Providing any value to Randomize
will still return a result of 256.
We're randomizing Rnd
every loop, so what's going on here?
Well as I said at the beginning, if no value is given to Randomize
, it will use the system time as the seed. The resolution of this time is something I can't seem to find sourced, however I believe it to be low.
I have tested using the value of timer
which returns the time of day in seconds to 2 decimal places (e.g. 60287.81). I have also tried GetTickCount
which returns the system active time (starts counting at boot) in milliseconds. Both of these still result in the 256 sequence limit.
So, why when we're randomizing every loop does the sequence repeat? Well the reality is, the code is executed within a millisecond. Essentially, we're providing the same number to randomize every loop, and so we're not actually shuffling the seed.
So, is Rnd
more random without Randomize
?
I ran the above sub again without Randomize
; nothing returned. I upped the loop count to 2,000,000; still nothing.
I've managed to source the algorithm used by the workbook Rand
formula, which I believe is the same as Rnd
with no initialised seed:
C IX, IY, IZ SHOULD BE SET TO INTEGER VALUES BETWEEN 1 AND 30000 BEFORE FIRST ENTRY
IX = MOD(171 * IX, 30269)
IY = MOD(172 * IY, 30307)
IZ = MOD(170 * IZ, 30323)
RANDOM = AMOD(FLOAT(IX) / 30269.0 + FLOAT(IY) / 30307.0 + FLOAT(IZ) / 30323.0, 1.0)
It is an iterative function which uses the result of the previous call to generate a new number. Referenced as the Wichman-Hill procedure, it guarantees that more than 10^13 numbers will be generated before the sequence repeats itself.
The problem with Rnd
For the algorithm to work, it first needs to be initialised with values for IX
, IY
& IZ
. The problem we have here is that we can't initialise the algorithm with random variables, as it is this algorithm we need in order to get random values, so the only option is to provide some static values to get it going.
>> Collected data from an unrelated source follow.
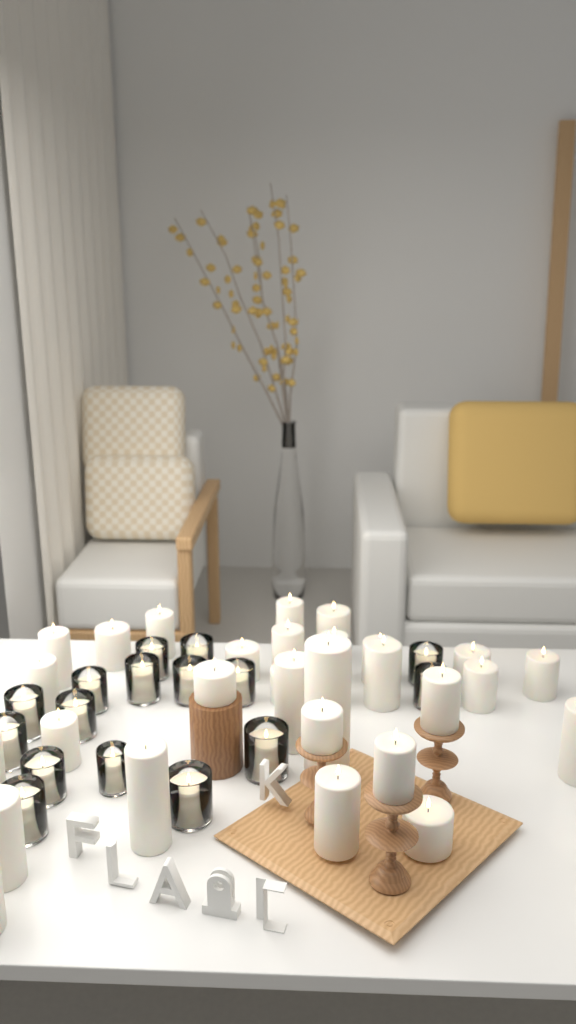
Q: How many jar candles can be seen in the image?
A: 16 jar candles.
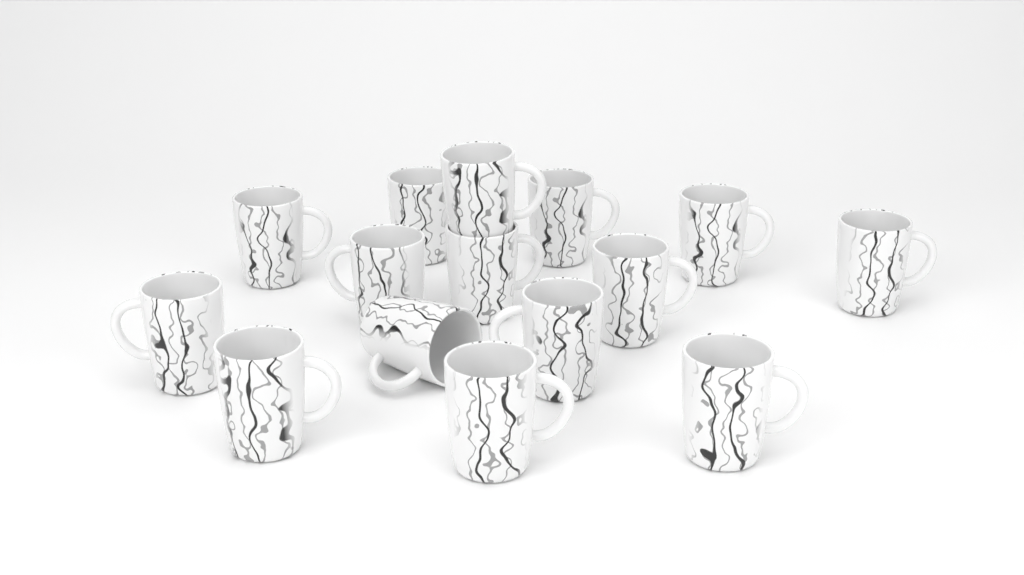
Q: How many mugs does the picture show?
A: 15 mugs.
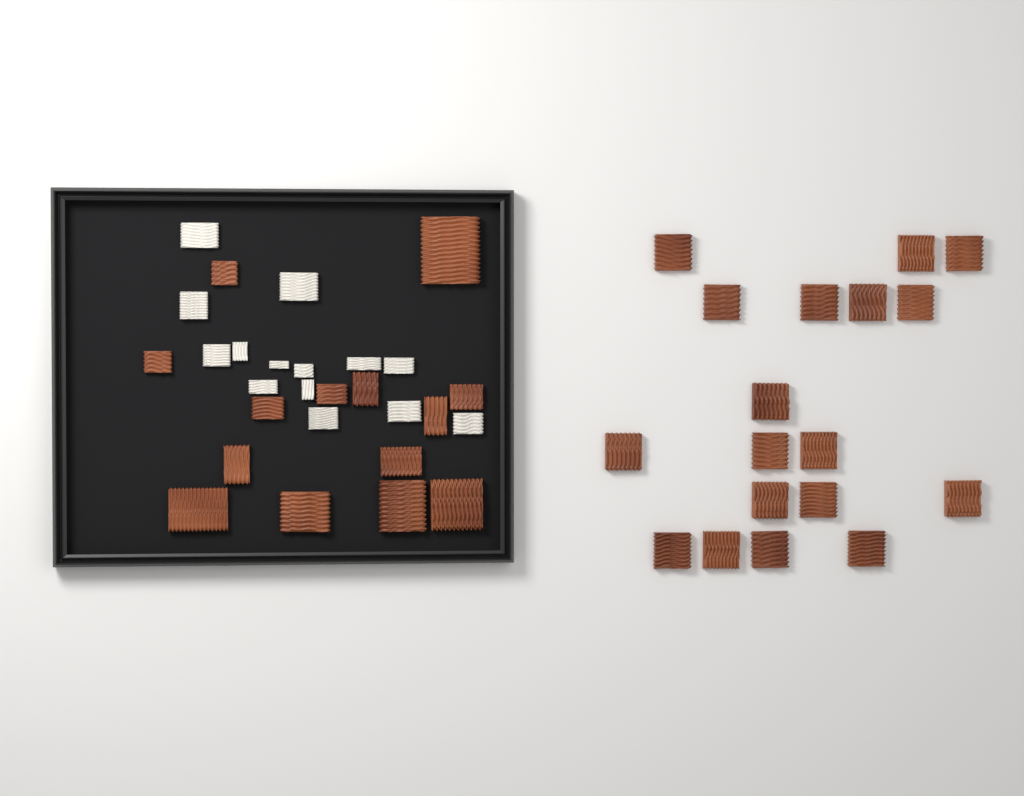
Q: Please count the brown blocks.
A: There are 32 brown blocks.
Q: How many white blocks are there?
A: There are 14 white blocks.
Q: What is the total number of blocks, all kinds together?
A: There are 46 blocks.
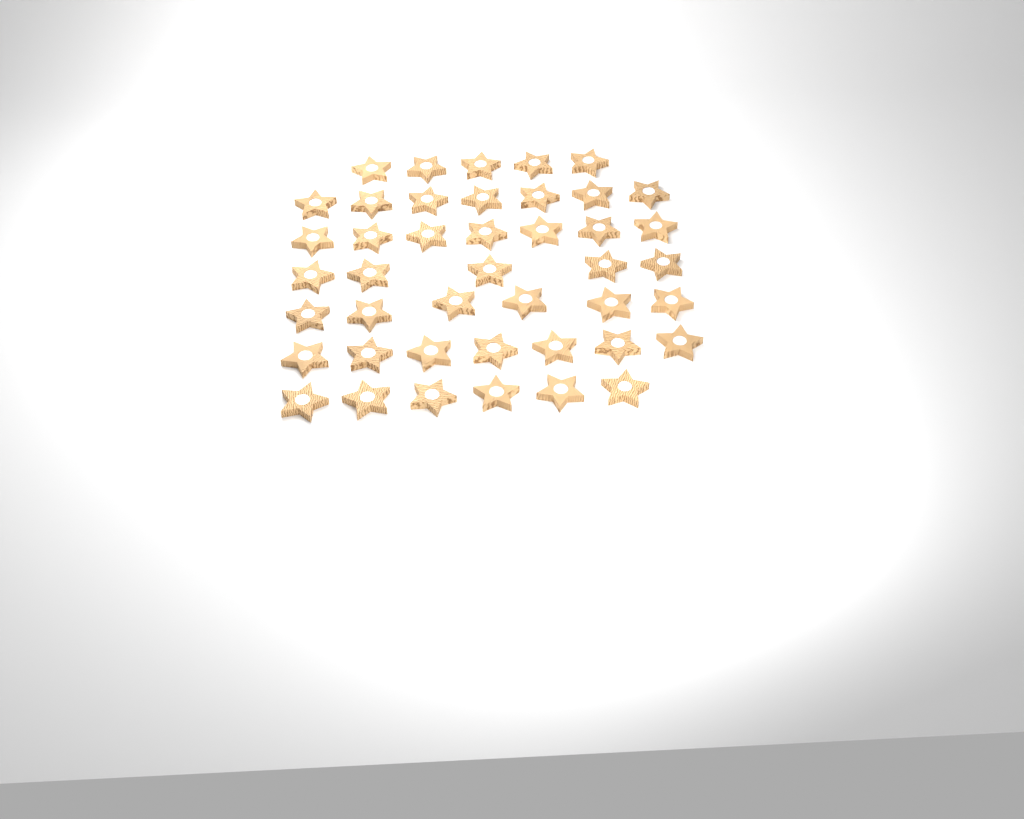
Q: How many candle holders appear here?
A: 43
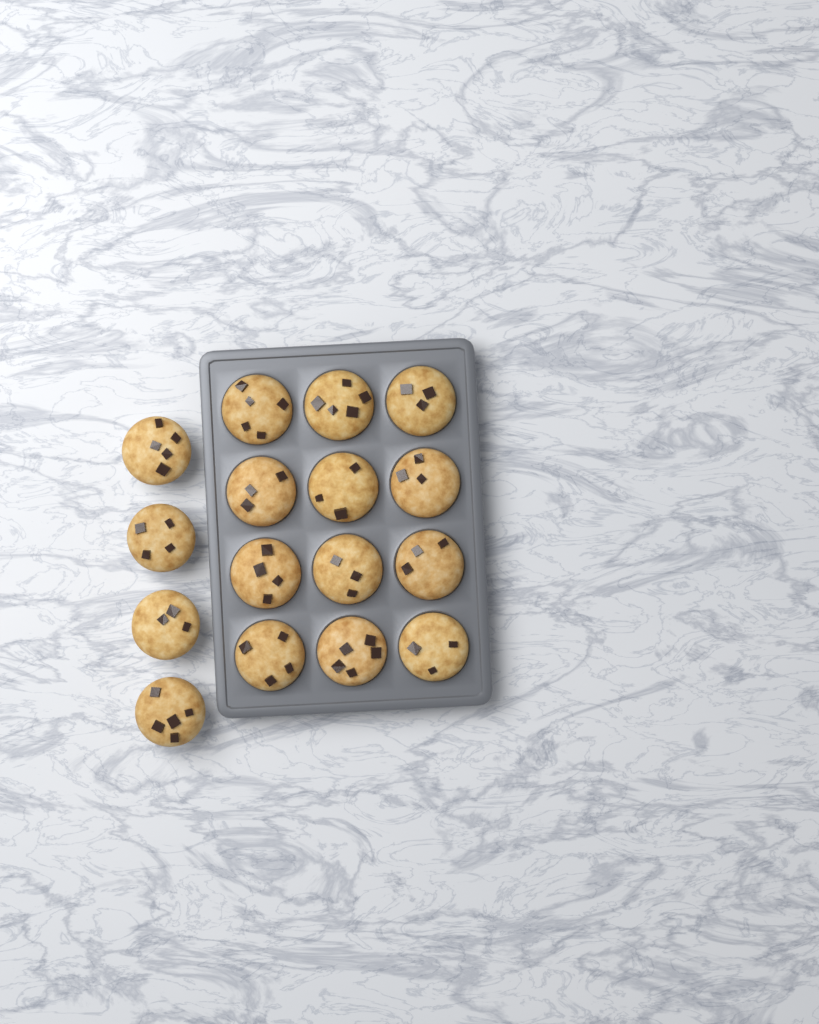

I have tested this and it seems to be the case. Opening a fresh instance of Excel, ? Rnd()
returns 0.70554. Doing the same again returns the exact same number.
So the problem we have is Rnd
without using Randomize
gives us a much longer sequence of random numbers, however that sequence will start at the same place each time we open Excel. Where functions are dependant on random generation, such as password generation, this doesn't suffice as we will get the same repeated results each time we open Excel.
The solution
Here's a function I have come up with and it seems to work well:
Public Declare PtrSafe Sub Sleep Lib "kernel32" (ByVal Milliseconds As LongPtr)
Public Declare Function GetTickCount Lib "kernel32" () As Long
Public randomCount As Long
Function getRandom()
If randomCount Mod 255 = 0 Then
Sleep 1
End If
Randomize GetTickCount
getRandom = Rnd()
randomCount = randomCount + 1
End Function
It makes use of the GetTickCount
function as the Randomize
seed. Each call adds 1 to a randomCount
variable, and after every 255 runs the macro is forced to sleep for 1 millisecond (although this actually works out at around 15 on my system) so that the seed of GetTickCount
will be changed, and so a new sequence of numbers will be returned by Rnd
This of course will return the same sequence if by chance it is used at the same system time, however for most cases it will be a sufficient method for generating more random numbers. If not, it would need some fancy work using something like the Random.Org API.